Indian Institute of Science has made its debut in the annual World University Rankings 2014-15 released here tonight, figuring in the top 300.
However, the country still failed to make its mark in the definitive top 200 of the ‘Times Higher Education’ prestigious league table, which is topped by the California Institute of Technology for the fourth consecutive year followed by Harvard University in second place and University of Oxford at third place.
India features only in the unranked section, with IIS and Panjab University in the 276—300 category, followed by the Indian Institute of Technology Bombay and Roorkee in the 351—400 range.
“It is good news that India now has two universities in the world top 300, compared to just one last year, thanks to the participation for the first time in the rankings this year of the IISc.
“IISc joins Panjab University in the 276—300 group,” said Phil Baty, the editor of the ‘Times Higher Education’ World University Rankings.
“But it should be a cause for serious concern that a country of India’s size, growing economic strength and great intellectual history, does not yet have a top-200 entrant, and does not seem to be making enough progress up the rankings.
“The world rankings are extremely competitive, as many countries put serious resources into improving the global profile and performance of their universities as part of their economic growth plans, and India needs to ensure it does not fall too far behind,” he added.

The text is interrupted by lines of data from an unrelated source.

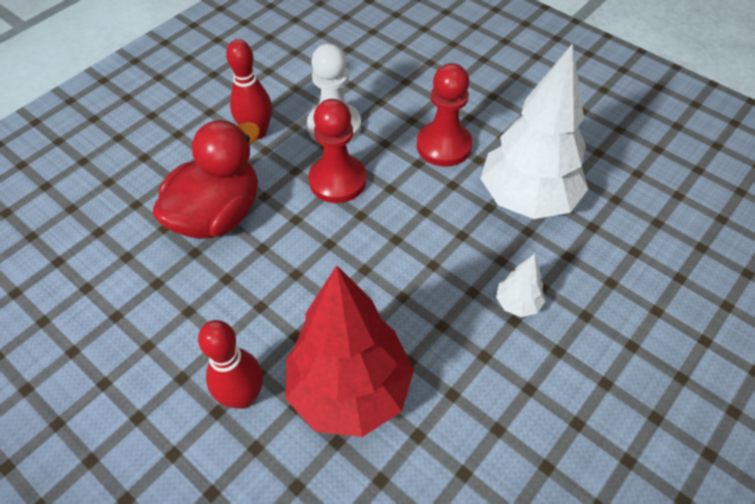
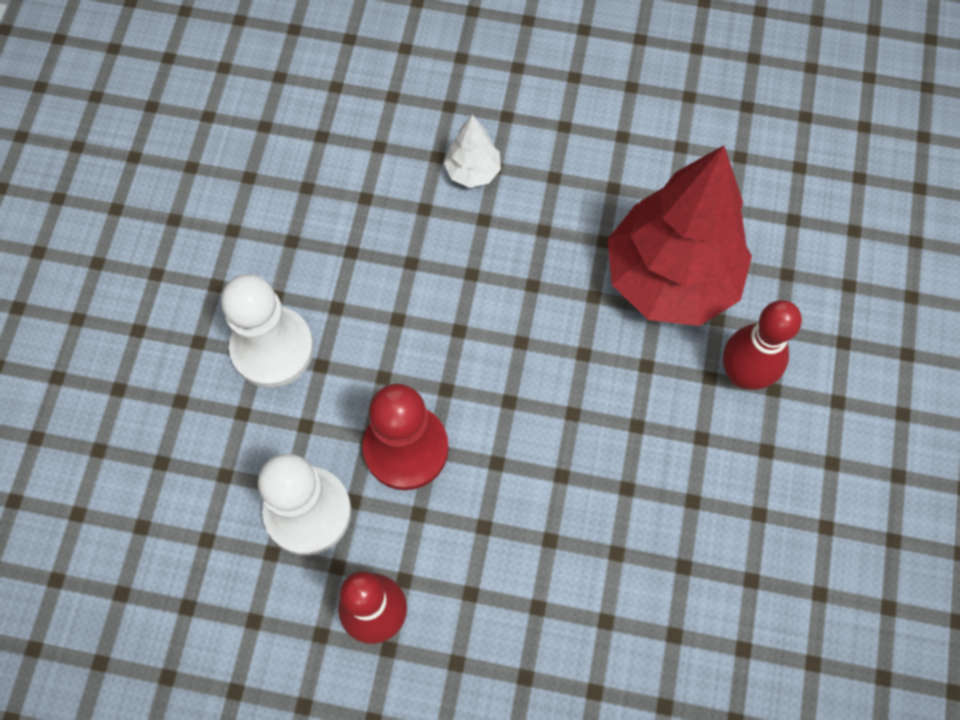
camera: 120 degrees left, 15 degrees up
red duck [152,120,260,239] -> none
red pawn [417,63,472,167] -> white pawn [221,274,314,388]
white tree [480,43,588,219] -> none

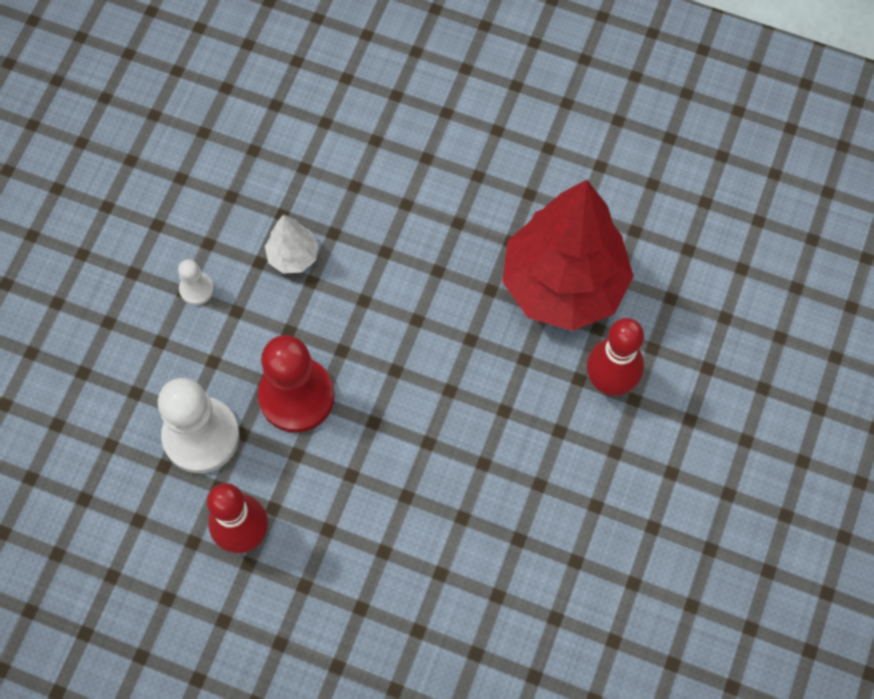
camera: 10 degrees right, 0 degrees up
white pawn [221,274,314,388] -> white pawn [178,259,214,305], size x0.46
white tree [444,115,501,188] -> white tree moved to [265,214,319,274]

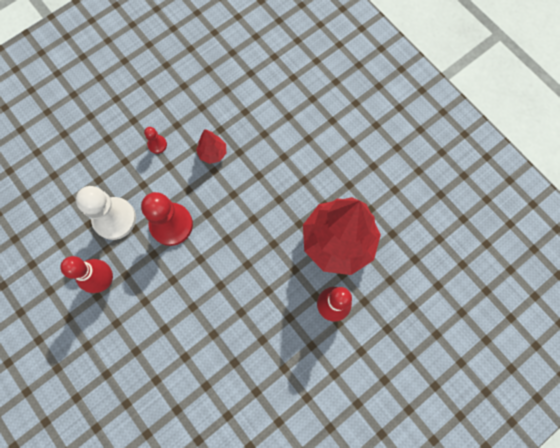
camera: 30 degrees right, 5 degrees up
white pawn [178,259,214,305] -> red pawn [144,127,167,154]
white tree [265,214,319,274] -> red tree [196,129,226,164]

The US continues to dominate the rankings, taking seven of the top 10 places and 15 of the top 20.
But this year it has lost significant ground and has 74 universities in the top 200, down from 77 last year.
Overall, it was a strong year for Asia with 24 universities from the Asian continent in the top 200, compared to 20 last year.
This year, two Asian institutions appear in the world top 25 — Tokyo University and the National University of Singapore.
The University of Oxford slips one place from joint second to third, Stanford University holds fourth place and the UK’s University of Cambridge moves up two places to fifth.
The Massachusetts Institute of Technology (down one place to sixth), Princeton University (down one place to seventh), the University of California, Berkeley (holding eighth) and Imperial College London and Yale University (sharing ninth place) complete the top 10.
The 11th annual edition of the rankings were powered by Thomson Reuters and used 13 separate performance indicators to examine a university’s strengths against all its core missions — research, knowledge transfer, international outlook and the teaching environment, among many others.